The Mariners have it all before them after losing the first leg of their major semi-final 2-0 to the Roar on Saturday night but Arnold's adamant the minor premiers are still well in the hunt to host the April 22 title decider.
A member of the Socceroos side which memorably gave up a 2-0 second-half lead in their World Cup qualifier against Iraq in 1997, Arnold was also bitten by the same scoreline when the Roar came back in extra time of the 2010-11 grand final.
Central Coast must beat Brisbane by at least two goals at Gosford's Bluetongue Stadium on Sunday to stop another Suncorp Stadium decider but the Roar's heavy travel schedule this week is also giving Arnold hope.
Brisbane flew to South Korea early Sunday morning for an Asian Champions League clash with Ulsan Hyundai on Wednesday night.
The defending A-League premiers won't return to Australia until Friday morning when they land in Sydney and then travel to Gosford.
Arnold argued there was less in Saturday night's clash than what the scoreline suggested and said the Mariners would make the most of their home advantage in the second leg.
"I've had enough experience in the past and 2-0 scorelines are very dangerous and we're going back to Bluetongue and we're very positive that we can turn it around," he said.
"It was their night (on Saturday night) but they've got a huge schedule in front of them now with all the travel to South Korea and we go back to back to Bluetongue and we'll see how they pull up next Saturday when they arrive."
Roar talisman Thomas Broich, who was inspirational in a return to his best form, admitted the midweek ACL clash made for a tough assignment but a nine-match unbeaten streak (including seven wins) had ensured a spring in their step.
"It's good fun and the energy's there.
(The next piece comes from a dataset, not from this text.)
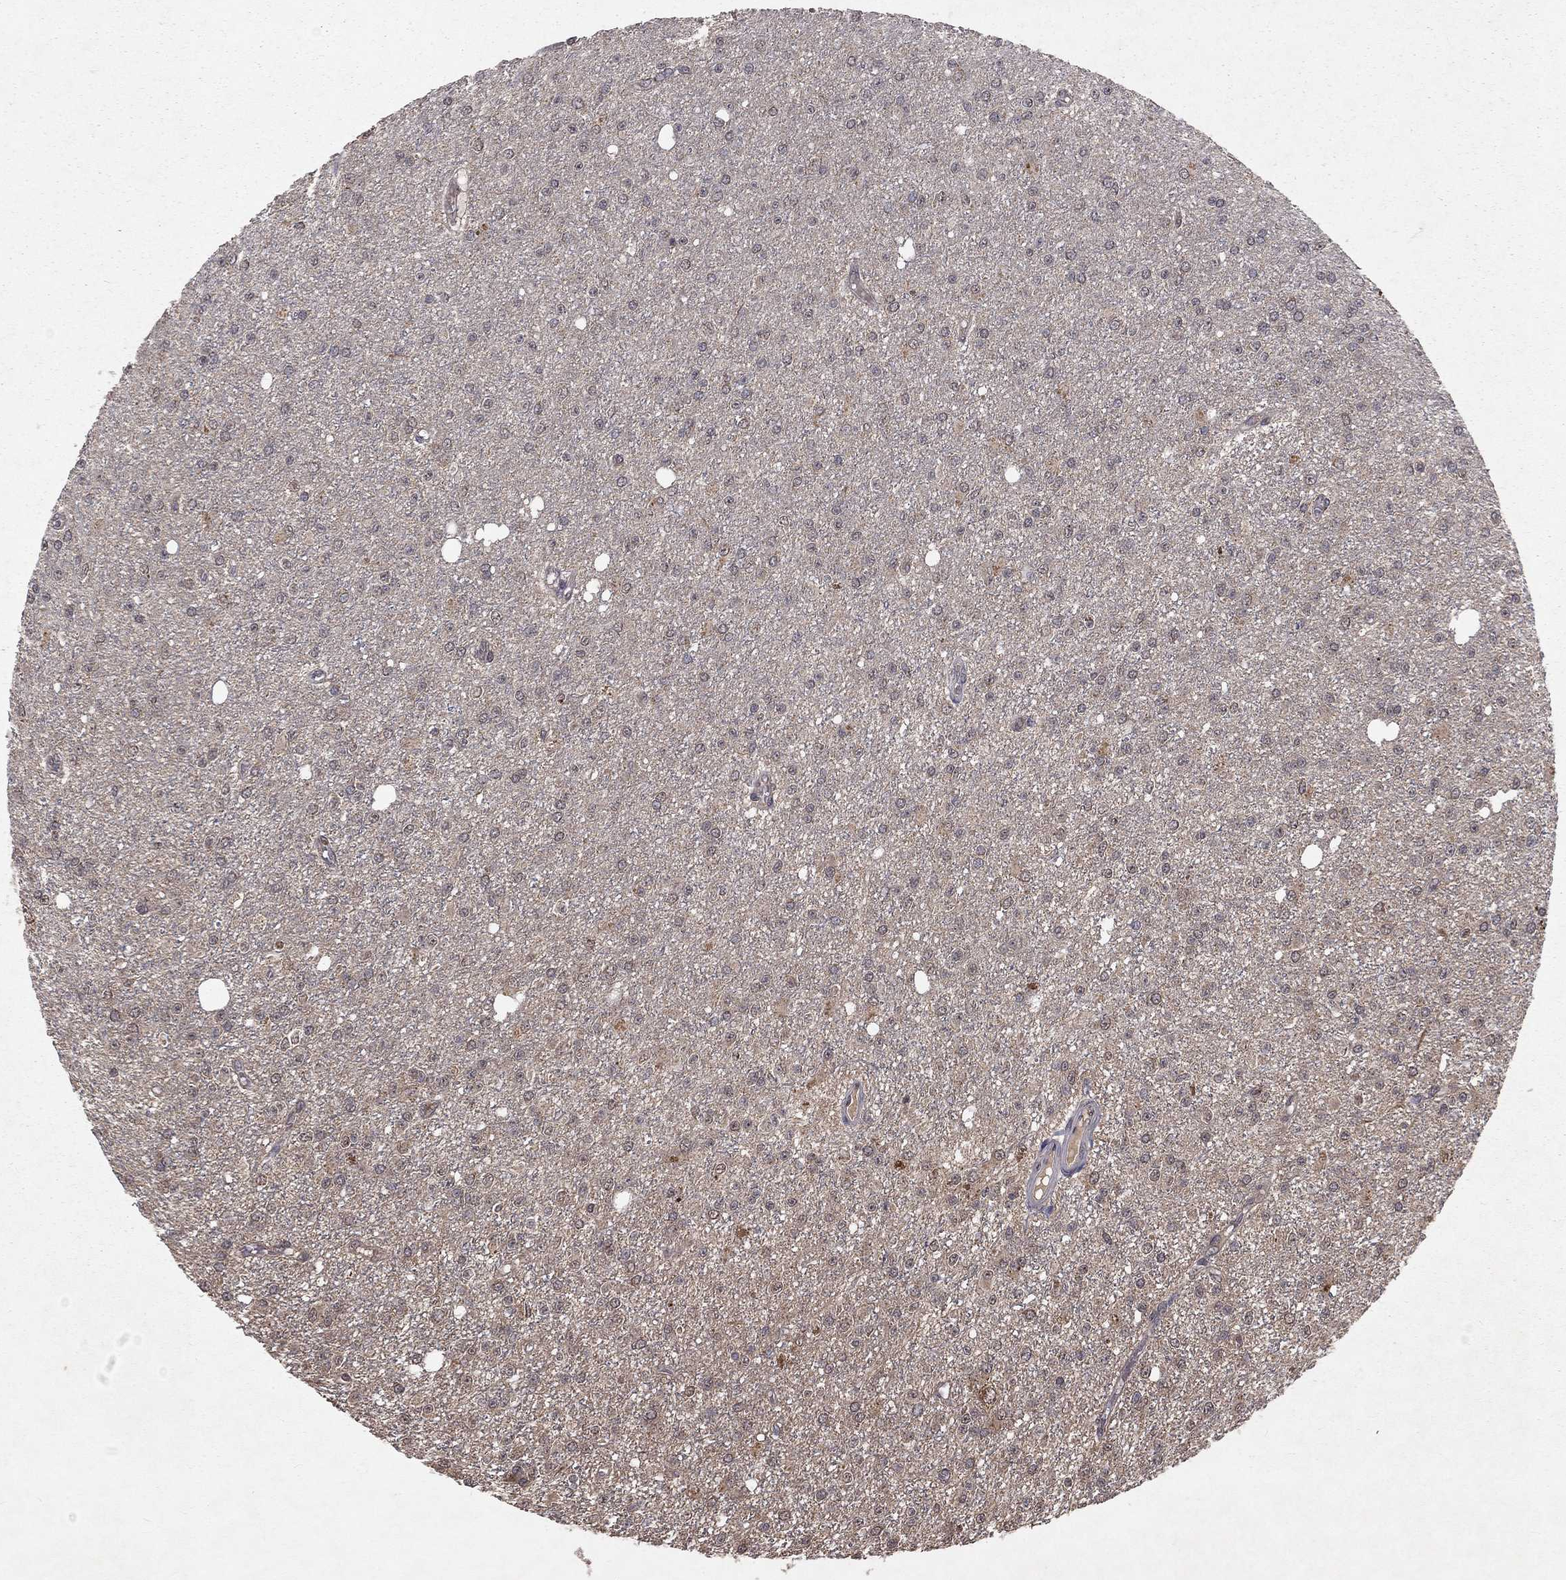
{"staining": {"intensity": "weak", "quantity": "<25%", "location": "cytoplasmic/membranous"}, "tissue": "glioma", "cell_type": "Tumor cells", "image_type": "cancer", "snomed": [{"axis": "morphology", "description": "Glioma, malignant, Low grade"}, {"axis": "topography", "description": "Brain"}], "caption": "There is no significant staining in tumor cells of glioma. The staining is performed using DAB (3,3'-diaminobenzidine) brown chromogen with nuclei counter-stained in using hematoxylin.", "gene": "ZDHHC15", "patient": {"sex": "female", "age": 45}}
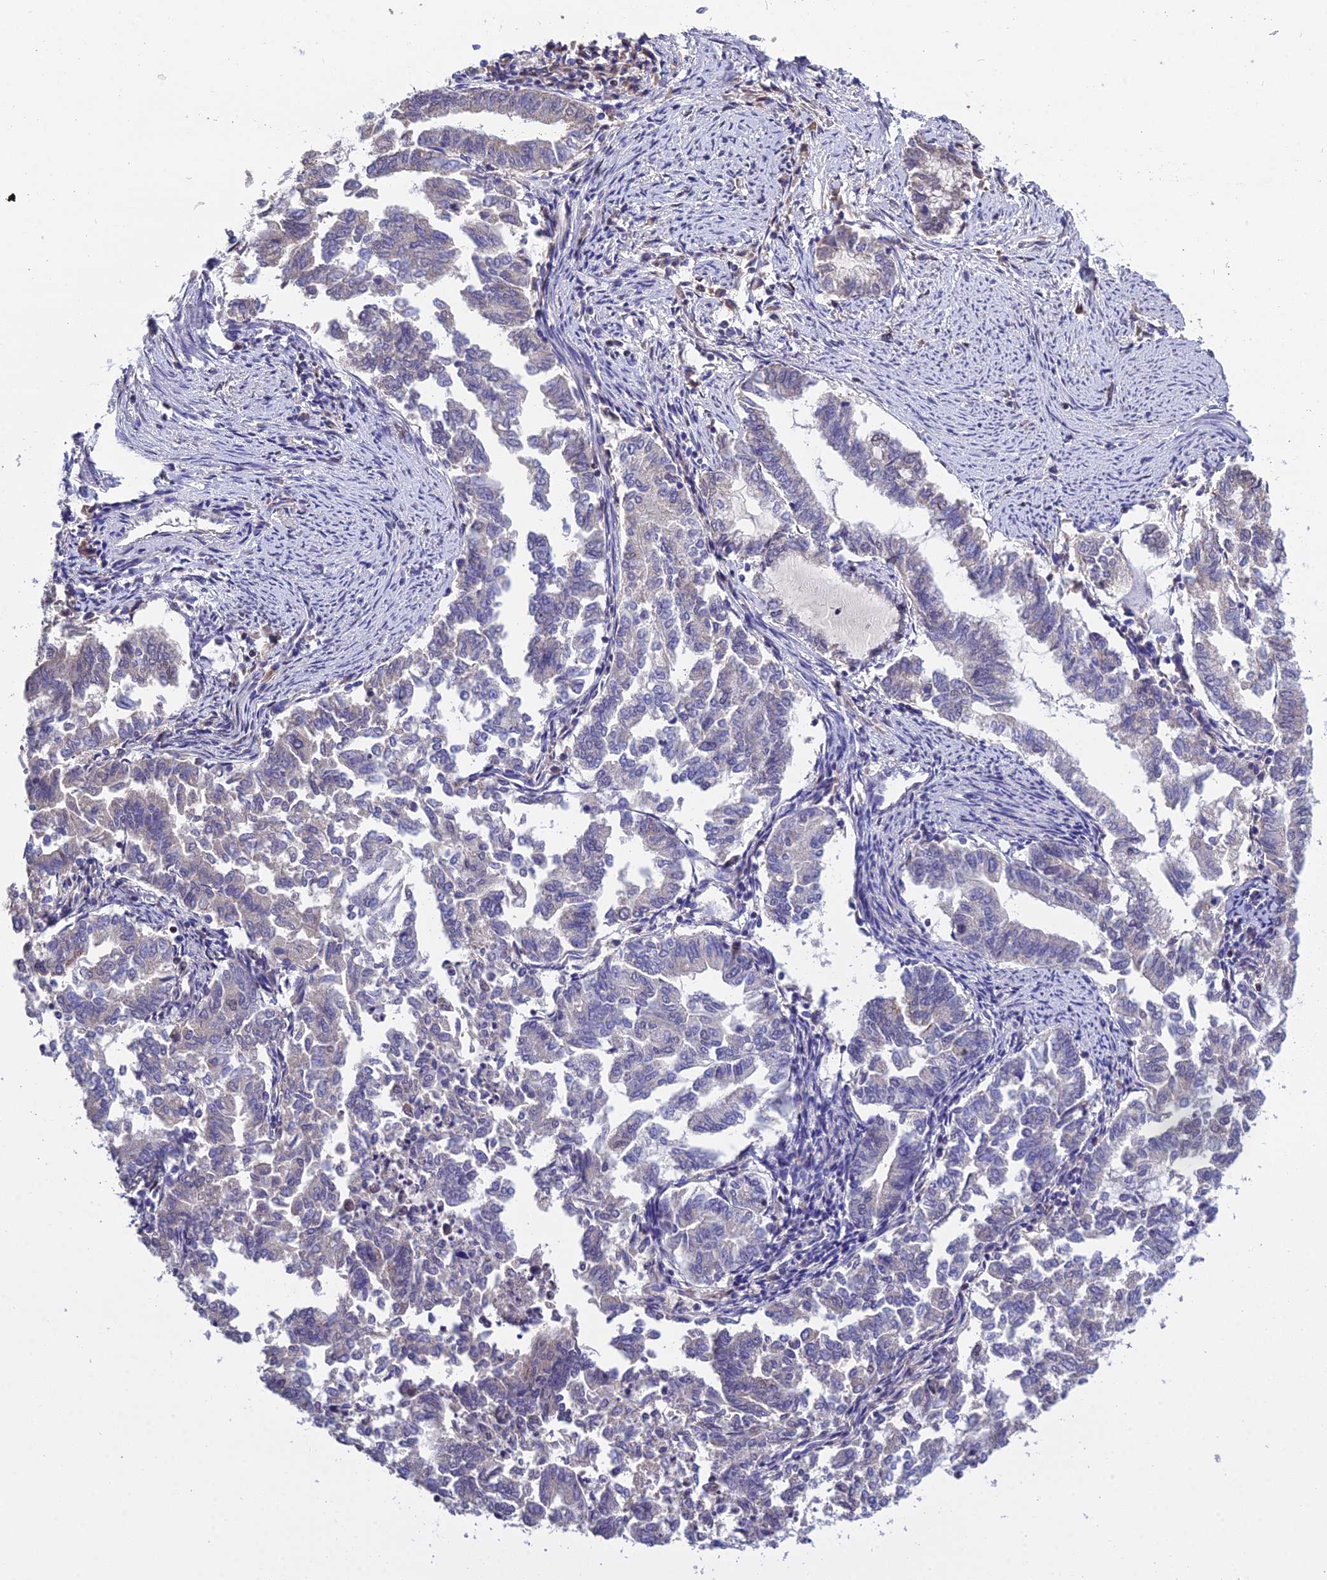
{"staining": {"intensity": "negative", "quantity": "none", "location": "none"}, "tissue": "endometrial cancer", "cell_type": "Tumor cells", "image_type": "cancer", "snomed": [{"axis": "morphology", "description": "Adenocarcinoma, NOS"}, {"axis": "topography", "description": "Endometrium"}], "caption": "The IHC micrograph has no significant expression in tumor cells of endometrial adenocarcinoma tissue.", "gene": "ARL2", "patient": {"sex": "female", "age": 79}}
It's when you struggle and you're losing games that you feel every step that you have to make, but for now the boys are feeling pretty good," Broich said.
While they didn't have it all their own way, especially when the Mariners threw down the gauntlet early in the second half, the Roar deserved their two-goal advantage from a pulsating encounter between the two fierce rivals.
Brisbane had 12 shots on target to four and squandered far more opportunities after Henrique scored in the eighth minute, such that coach Ange Postecoglou felt it would have been an "injustice" if they only claimed a 1-0 win.
It was Broich who delivered the pivotal play when he mesmerised three defenders in the 86th minute before laying off for Erik Paartalu to produce a blazing strike inside the left-hand upright.
"That helps us big time," Broich said.
The biggest concerns for the Roar surrounds Henrique who missed a seventh-minute penalty, his second straight failure from the spot, before ending the match with a hamstring problem.